Eine Formel, ein Bauteil, eine Maschine, ein Mensch oder auch eine Kooperation – Transfer, die „dritte Mission“ der Universitäten, hat viele unterschiedliche Facetten, aber stets ein und dasselbe Ziel: Das Wissen, das aus der Forschung heraus entsteht, zu nutzen und für Wirtschaft und Gesellschaft nutzbar zu machen. Prof. Dr. Carola Jungwirth, Prof. Dr. Tomas Sauer und Dr. Günther Hribek im Gespräch über Neugier, Vertrauen und die Kunst, Brücken zu bauen. 

Titel-Interview aus der Ausgabe 02/2018 des Campus Passau Magazin zum Thema "Die Dritte Mission - Wissens- und Technologietransfer an der Universität Passau".

 

Wie wird Transfer an der Universität Passau verstanden? 

Prof. Dr. Carola Jungwirth: Die Universität Passau hat eine stark sozial- und geisteswissenschaftliche Ausrichtung. Deshalb ist unser Transferbegriff sehr umfassend und beinhaltet jede Übertragung von Wissen, das an der Universität entsteht, in die Gesellschaft hinein. Natürlich zählen wir dazu auch die Gewinnung von technischem Wissen aus den universitären Forschungsergebnissen.

§ ARBEITSAUFTRÄGE:
1. Prüfe bitte für jede Aussage, ob sie mit dem Text zum Wissenstransfer übereinstimmt. Antworte jeweils mit Ja oder Nein und zitiere die entscheidenden Worte des Textes wörtlich.
(a) Laut Carola Jungwirth hat die Universität Passau eine stark technische Ausrichtung.
(b) Das Titel-Interview erschien in der Ausgabe 02/2018 des Campus Passau Magazin.
(c) Die Gewinnung von technischem Wissen aus universitären Forschungsergebnissen gehört zum Passauer Transferbegriff.
2. Schreibe den Text zum Wissenstransfer nach seinem letzten Satz weiter.
Die Einträge stammen aus einer anderen Quelle als der Text zum Wissenstransfer.

§ ZU PRÜFENDE DATEN:
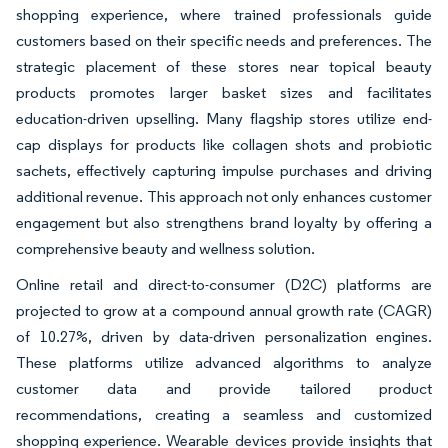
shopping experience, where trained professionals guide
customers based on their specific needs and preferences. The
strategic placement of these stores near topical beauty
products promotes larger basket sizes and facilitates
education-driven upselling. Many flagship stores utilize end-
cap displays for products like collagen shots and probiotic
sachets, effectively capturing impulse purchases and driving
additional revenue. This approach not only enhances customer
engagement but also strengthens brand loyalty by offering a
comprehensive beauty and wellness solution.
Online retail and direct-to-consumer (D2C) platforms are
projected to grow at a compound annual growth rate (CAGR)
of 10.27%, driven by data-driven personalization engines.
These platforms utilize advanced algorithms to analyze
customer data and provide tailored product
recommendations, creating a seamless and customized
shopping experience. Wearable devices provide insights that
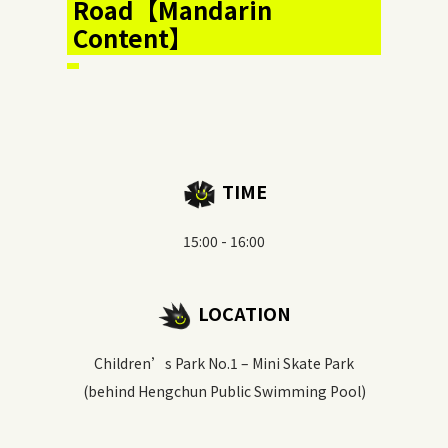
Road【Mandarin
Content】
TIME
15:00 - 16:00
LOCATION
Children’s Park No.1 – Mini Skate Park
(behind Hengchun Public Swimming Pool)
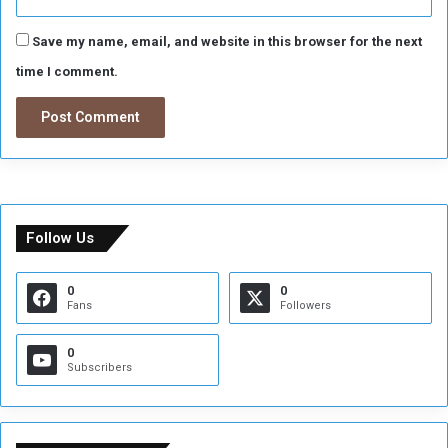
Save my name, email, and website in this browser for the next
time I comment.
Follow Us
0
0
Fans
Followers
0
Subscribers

* * *

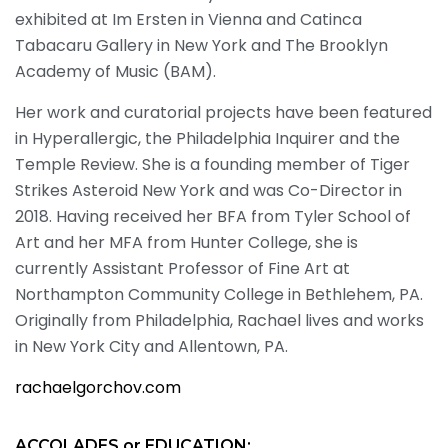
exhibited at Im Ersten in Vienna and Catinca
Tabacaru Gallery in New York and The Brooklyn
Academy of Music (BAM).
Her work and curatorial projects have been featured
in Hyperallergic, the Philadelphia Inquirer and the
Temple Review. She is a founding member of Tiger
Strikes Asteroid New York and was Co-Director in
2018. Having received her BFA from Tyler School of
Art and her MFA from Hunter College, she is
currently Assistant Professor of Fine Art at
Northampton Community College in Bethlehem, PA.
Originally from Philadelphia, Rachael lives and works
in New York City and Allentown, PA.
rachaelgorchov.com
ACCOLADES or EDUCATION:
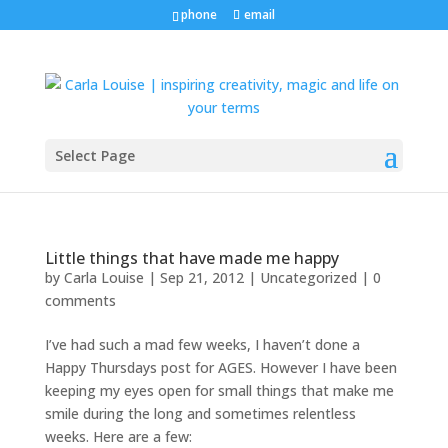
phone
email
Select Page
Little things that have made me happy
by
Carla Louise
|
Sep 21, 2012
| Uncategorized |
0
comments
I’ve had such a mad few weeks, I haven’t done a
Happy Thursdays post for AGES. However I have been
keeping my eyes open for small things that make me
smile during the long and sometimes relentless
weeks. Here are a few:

§ ANTWORTEN NACH REIHENFOLGE:
1.
(a) Nein: „Die Universität Passau hat eine stark sozial- und geisteswissenschaftliche Ausrichtung.“
(b) Ja: „Titel-Interview aus der Ausgabe 02/2018 des Campus Passau Magazin“
(c) Ja: „Natürlich zählen wir dazu auch die Gewinnung von technischem Wissen aus den universitären Forschungsergebnissen.“

2.
Prof. Dr. Tomas Sauer: Ich würde Transfer ganz ähnlich definieren. Es geht um Forschung, die wir an eine Adressatin oder einen Adressaten außerhalb der Universität transferieren. Aus meiner Sicht wird beim Transfer oft unsere Fähigkeit als Universität unterschätzt, Wissen zu generieren. Viele meiner Kooperationsprojekte bestehen darin, dass wir von unseren Partnern Aufgabenstellungen bekommen, die sie mit ihren Mitteln bisher nicht bearbeiten konnten. Wir können dann für sie, dank unserer wissenschaftlichen Vorteile, Methoden entwickeln, die ihnen helfen, einen entsprechenden Qualitätsvorsprung zu erzielen.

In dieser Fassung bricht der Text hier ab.